I'm told that we need to do some performance testing on one of our web-applications, so I'm trying to get some JMeter stuff to work, which as far as I know would simulate the HTTP GETS and POSTS. However, one of my colleagues is telling me that if I use it, it'd only accomplish FE testing. But, if I do this, it still is able to create items in the database and interact with the logic, so I figured it should be sufficient for performance testing of the back-end. Her reasoning is that "if it goes through http pages, we can’t tell which affects the performance".
So am I totally wrong? I'm confused.
The whole idea of the load testing thing is to simulate real-life users actions and behavior as close to reality as possible.
In JMeter terms that assumes presence and appropriate configuration of the following test elements:
HTTP Cookie Manager - to represent browser cookies and deal with cookie-based authentication
HTTP Header Manager - to represent browser headers like User-Agent, Accept-Encoding, Accept-Language, Content-Type, etc.

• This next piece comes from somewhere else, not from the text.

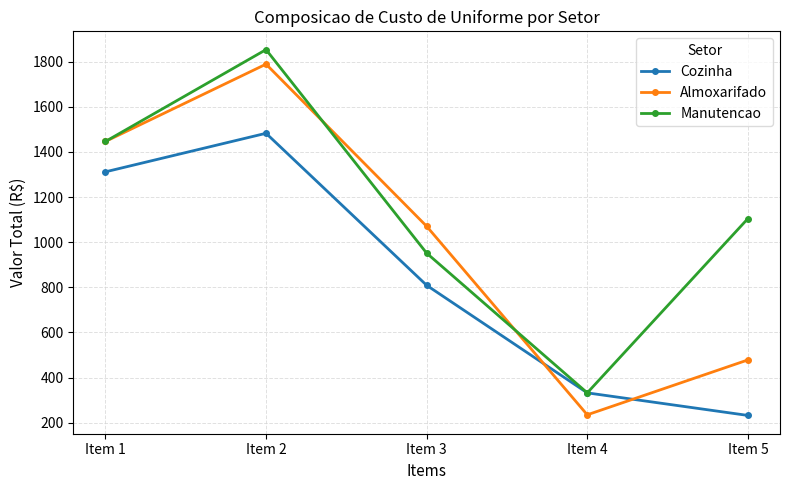

At which label does Cozinha reach its minimum?

Item 5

HTTP Cache Manager - browsers download embedded resources like scripts, styles, images, etc. but do it only once, on subsequent requests aforementioned entities are being returned from cache. To simulate this behavior you need to have HTTP Cache Manager
HTTP Request Samplers need to be configured to fetch embedded resources from the web pages and use a separate thread pool for this. See How to make JMeter behave more like a real browser guide for more details on how to configure realistic behavior.
So given JMeter test is good designed and implemented it is quite enough to test backend as well. If during load test you figure out that bottleneck is i.e. database, you may need to load-test the database separately, JMeter is capable of doing this as well, however I'm a strong believer that load testing should be done against environment as close to production as possible and should target the whole system rather than individual components.